Hi and welcome to our first recipe. We thought we would share a warming satisfying meal in a mug with you guys. Come on we know you’ve all tried a mug shot, we promise this meal in a mug is much more delicious and satisfying. Nothing will beat this creamy lentil loveliness as the nights get darker and colder.

It uses dried red lentils which are a great staple to have in your kitchen. They are cheap, versatile and quick to cook. Lentils sometimes get a bad press but they are a good source of protein and when cooked in the right recipe, like this one, they are so flavoursome.

This is a warmly spiced lentil and carrot mixture topped with a creamy sweet potato mash. The spices we use give a nice background heat and depth of flavour, but add extra chilli if you want more of a kick.

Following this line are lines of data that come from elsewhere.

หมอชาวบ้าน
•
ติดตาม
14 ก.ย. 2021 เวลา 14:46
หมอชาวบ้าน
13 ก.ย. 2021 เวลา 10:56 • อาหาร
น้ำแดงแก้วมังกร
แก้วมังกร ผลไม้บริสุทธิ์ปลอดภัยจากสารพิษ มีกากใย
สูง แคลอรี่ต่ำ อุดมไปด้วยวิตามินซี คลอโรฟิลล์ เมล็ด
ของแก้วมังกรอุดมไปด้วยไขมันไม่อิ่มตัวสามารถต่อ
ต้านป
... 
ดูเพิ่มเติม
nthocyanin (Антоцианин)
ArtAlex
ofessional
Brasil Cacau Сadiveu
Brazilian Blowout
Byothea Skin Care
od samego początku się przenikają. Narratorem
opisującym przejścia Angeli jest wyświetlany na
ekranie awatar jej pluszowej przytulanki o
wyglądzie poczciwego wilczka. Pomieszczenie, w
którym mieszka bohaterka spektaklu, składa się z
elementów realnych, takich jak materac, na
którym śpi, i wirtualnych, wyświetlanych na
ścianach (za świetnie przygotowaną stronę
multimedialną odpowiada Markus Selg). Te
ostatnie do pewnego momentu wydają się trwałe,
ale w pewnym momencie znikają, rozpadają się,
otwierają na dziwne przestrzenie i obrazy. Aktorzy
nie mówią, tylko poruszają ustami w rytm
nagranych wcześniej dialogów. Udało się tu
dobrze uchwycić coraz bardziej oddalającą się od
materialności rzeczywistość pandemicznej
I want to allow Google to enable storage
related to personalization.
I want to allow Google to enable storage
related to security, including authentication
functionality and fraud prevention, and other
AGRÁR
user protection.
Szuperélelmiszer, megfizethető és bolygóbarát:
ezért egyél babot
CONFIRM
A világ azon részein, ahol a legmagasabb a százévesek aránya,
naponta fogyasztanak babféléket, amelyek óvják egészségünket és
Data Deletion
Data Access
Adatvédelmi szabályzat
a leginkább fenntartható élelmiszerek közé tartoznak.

You can get tandoori masala in most supermarkets and I’m sure you will be sprinkling it in everything.

Our masala mugs are perfect for those nights outside in front of a fire when you’re wrapped up warm and cosy. You don’t need to serve it in mugs you can serve it as you would a Shepards pie, but it wont keep your hands as toasty. We like to serve ours with fresh chapatis to scoop it all up and crispy onions and cumin seeds sprinkled on the top. So get cooking. We hope you enjoy it and let us know what you think.

A plant based milk or yogurt would make this a tasty vegan dish.

Ingredients

1 kg sweet potato, peeled and chopped

1 onion, diced

3 carrots (200g) chopped into batons

150g dried red lentils

fresh ginger

2 minced garlic cloves

1 tsp turmeric

1 ½ tsp cumin

2 tsp tandoori masala

½ tsp chili

½ tsp cinnamon

2 tbs tomato puree

1 stock cube

1 tbs natural yogurt

900ml of boiled water


Garnish

Crispy onions

Fried cumin seeds

Cinnamon sticks 

Chapattis

Method

  1. First peel, wash and chop the sweet potato and boil for 15 minutes. Then season well and mash with the natural yogurt.

  2. Fry the onion for 1 minute then add the carrot, garlic and ginger and cook for 3 more minutes.

  3. Add the dried spices, stock cube, and tomato puree and cook for a few minutes .

  4. Add the washed red lentils and the boiling water.

  5. Cook for 15-20 minutes untill the carrots are tender and most of the liquid has been absorbed.

  6. Place the lentil mixture into a mug top with the mash and garnish .

  7. Fry the cumin seeds in a little oil untill fragrant, add the onions till brown and soft.

  8. Alternatively layer the lentil mixture in a large flat dish and top with the mash and brown in the oven much like a shepherds’s pie.